At Knockaunbrack in County Galway, a ringfort once occupied a patch of ground that the Ordnance Survey faithfully recorded on its six-inch maps as a circular enclosure roughly 30 metres across. Today, no visible surface trace survives. The site is, in the most literal sense, a place where something used to be.
A ringfort, or rath, is the commonest monument type in the Irish landscape: a roughly circular area of ground enclosed by one or more earthen banks and ditches, used as a farmstead during the early medieval period, roughly between the fifth and twelfth centuries. The example at Knockaunbrack was described in 1914 by a writer named Neary, who recorded it as a circular earthen fort with a slightly convex interior, known as the garth.

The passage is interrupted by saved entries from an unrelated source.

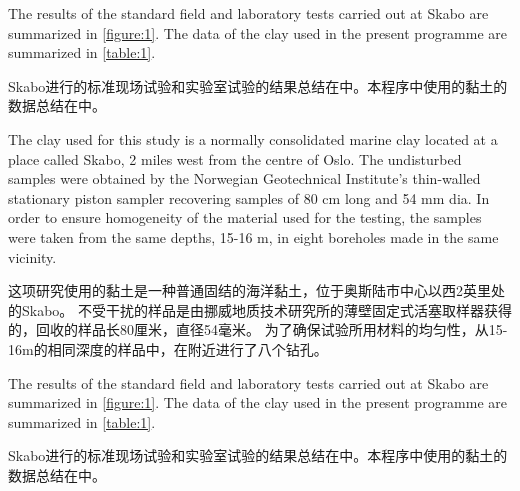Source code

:\begin{paracol}{2}

    The results of the standard field and laboratory tests carried out at Skabo are summarized in \autoref{figure:1}. The data of the clay used in the present programme are summarized in \autoref{table:1}.

    \switchcolumn
        
    Skabo进行的标准现场试验和实验室试验的结果总结在中。本程序中使用的黏土的数据总结在中。

    \switchcolumn*

    The clay used for this study is a normally consolidated marine clay located at a place called Skabo, 2 miles west from the centre of Oslo. The undisturbed samples were obtained by the Norwegian Geotechnical Institute's thin-walled stationary piston sampler recovering samples of 80 cm long and 54 mm dia. In order to ensure homogeneity of the material used for the testing, the samples were taken from the same depths, 15-16 m, in eight boreholes made in the same vicinity.

    \switchcolumn      
    
    这项研究使用的黏土是一种普通固结的海洋黏土，位于奥斯陆市中心以西2英里处的Skabo。 不受干扰的样品是由挪威地质技术研究所的薄壁固定式活塞取样器获得的，回收的样品长80厘米，直径54毫米。 为了确保试验所用材料的均匀性，从15-16m的相同深度的样品中，在附近进行了八个钻孔。

    \switchcolumn*      
    
    The results of the standard field and laboratory tests carried out at Skabo are summarized in \autoref{figure:1}. The data of the clay used in the present programme are summarized in \autoref{table:1}.

    \switchcolumn              
    
    Skabo进行的标准现场试验和实验室试验的结果总结在中。本程序中使用的黏土的数据总结在中。
    \switchcolumn*
    
\end{paracol}



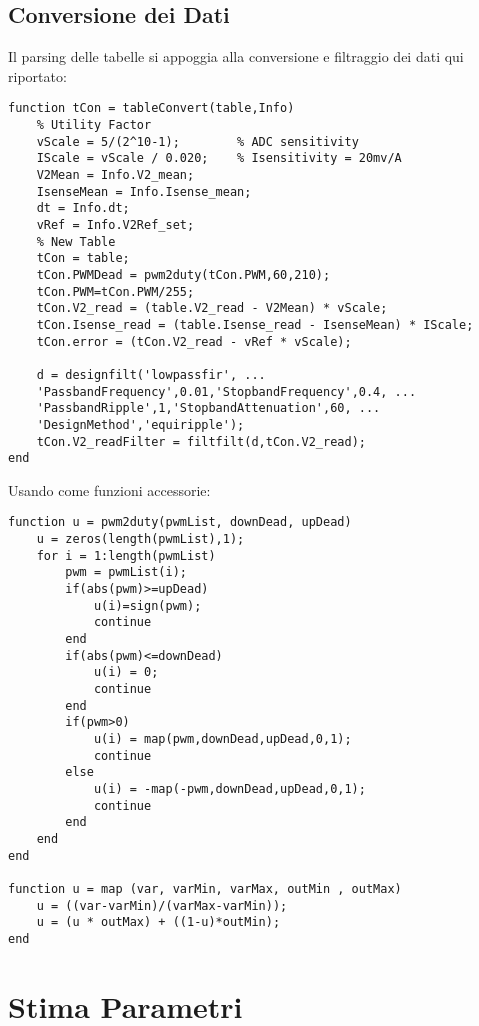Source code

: \subsection{Conversione dei Dati}
Il parsing delle tabelle si appoggia alla conversione e filtraggio dei dati qui riportato:
\begin{lstlisting}[style=matlabStyle,caption={Parsing delle tabelle},label=lst:dataFilter]
function tCon = tableConvert(table,Info)
	% Utility Factor
	vScale = 5/(2^10-1);        % ADC sensitivity
	IScale = vScale / 0.020;    % Isensitivity = 20mv/A
	V2Mean = Info.V2_mean;
	IsenseMean = Info.Isense_mean;
	dt = Info.dt;
	vRef = Info.V2Ref_set;
	% New Table
	tCon = table;
	tCon.PWMDead = pwm2duty(tCon.PWM,60,210);
	tCon.PWM=tCon.PWM/255;
	tCon.V2_read = (table.V2_read - V2Mean) * vScale;
	tCon.Isense_read = (table.Isense_read - IsenseMean) * IScale;
	tCon.error = (tCon.V2_read - vRef * vScale);
	
	d = designfilt('lowpassfir', ...
	'PassbandFrequency',0.01,'StopbandFrequency',0.4, ...
	'PassbandRipple',1,'StopbandAttenuation',60, ...
	'DesignMethod','equiripple');
	tCon.V2_readFilter = filtfilt(d,tCon.V2_read);
end
\end{lstlisting}
 Usando come funzioni accessorie:
\begin{lstlisting}[style=matlabStyle,caption={Parsing delle tabelle},label=lst:deadzoneRemove] 
function u = pwm2duty(pwmList, downDead, upDead)
	u = zeros(length(pwmList),1);
	for i = 1:length(pwmList)
		pwm = pwmList(i);
		if(abs(pwm)>=upDead)
			u(i)=sign(pwm);
			continue
		end
		if(abs(pwm)<=downDead)
			u(i) = 0;
			continue
		end
		if(pwm>0)
			u(i) = map(pwm,downDead,upDead,0,1);
			continue
		else
			u(i) = -map(-pwm,downDead,upDead,0,1);
			continue
		end
	end
end

function u = map (var, varMin, varMax, outMin , outMax)
	u = ((var-varMin)/(varMax-varMin));
	u = (u * outMax) + ((1-u)*outMin);
end
\end{lstlisting}


\section{Stima Parametri}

The bank, which stood around 0.9 metres high, had once been topped by a walled rampart, though even by the time Neary visited that upper structure had already disappeared. He measured the interior diameter at 120 feet, or just over 36 metres, which suggests a reasonably substantial enclosure by the standards of the type. The site sits some 50 metres to the east-northeast of a separate earthwork, indicating that this corner of Knockaunbrack once held more than one such feature within a small area, a reminder that these monuments clustered in settled, farmed landscapes rather than appearing in isolation.